Maometto non amava i poeti

Fin dal 624, secondo anno dell’egira, sotto il bastone di Maometto, le tribù ebree e cristiane, originarie di Medina, furono espulse da questa città o massacrate perché “si erano rifiutate di credere all’inviato di Allah„.

A seguito dei dissensi con gli ebrei che non lo accettavano come nuovo profeta, la città di Gerusalemme che aveva inizialmente eretto in direzione spirituale (qiblah) verso la quale tutti i musulmani dovevano voltarsi per pregare, fu sostituita. Maometto prese la decisione politica di esigere che i suoi credenti prendano ormai la sua città natale, La Mecca, con la sua Kaaba, come orientamento di preghiera. Decisione che legittima immediatamente, l’11 febbraio 624, come una prescrizione divina, con versetti che gli “erano scesi„ per l’occasione.

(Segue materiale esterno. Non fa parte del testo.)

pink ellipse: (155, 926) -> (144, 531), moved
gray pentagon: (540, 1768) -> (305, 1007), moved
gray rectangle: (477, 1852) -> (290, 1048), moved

Per soddisfare le necessità economiche ed operare all’espansione dell’islam, Maometto ed i suoi guerrieri adottano ed intensificano la pratica delle incursioni e razzie alle quali sono legate le tribù arabe dell’epoca. Questi attacchi gli permetteranno così di arricchire la sua Comunità e la sua persona, grazie ai bottini di guerra, e spingeranno numerose tribù e popolazioni vinte, prive dei loro beni e spaventate dallo spettro della carestia, così crudele in pieno deserto, ad allearsi a lui nelle sue ambizioni egemoniche allo stesso tempo convertendosi all’islam.

All’inizio, gli attacchi sono perpetrati contro le caravane in provenienza o a destinazione di La Mecca e, più tardi, saranno lanciate in territori più lontani. Maometto non è dunque soltanto al capo di una religione, ma è anche un leader politico e soprattutto un capo militare, grande guerriero, particolarmente selvaggio, crudele ed intollerante, che organizza ed ordina assassinii mirati e massacri, su vasta scala. Raccomanda e pratica la Jihad, “la guerra santa„, questa “lotta per e nella via di Allah„, vere spedizioni di conquista del bottino con eliminazioni fisiche “degli infedeli„.

I primi combattimenti intervennero soltanto sei mesi appena dopo che si sia installato a Medina, con attacchi sorpresa di caravane in provenienza dalla Siria ed in direzione di La Mecca. Attacchi mortali che effettua anche nel momento della tregua del mese di radjab durante il quale è vietato fare scorrere del sangue. Nel marzo 624, nella città di Badr, Maometto, alla capo di un reggimento di 300 combattenti, attacca e saccheggia una ricca caravana mecchese che ritorna da Damasco (1).

Promette il paradiso ai suoi guerrieri che moriranno sul campo di battaglia, il combattimento che ne seguì fece molte morti. I musulmani uccisero un centinaio di avversari e persero quattordici combattenti che diventarono i primi martiri della Jihad. Ma al termine di questo combattimento, ottennero la loro prima vittoria riportando un importante bottino e fecero molti prigionieri. Immediatamente Maometto non esitò ad ordinare l’esecuzione immediata di tre prigionieri (Abou Jahl, Nadhr ibn Harith ed Oqba ibn Abi Mouayt) a causa di un vecchio rancore. Attraverso questi primi attacchi, sotto gli ordini del suo profeta, l’islam mostra il suo viso guerriero, intollerante e intransigente, che non perderà più nel corso della sua storia fino ai nostri giorni.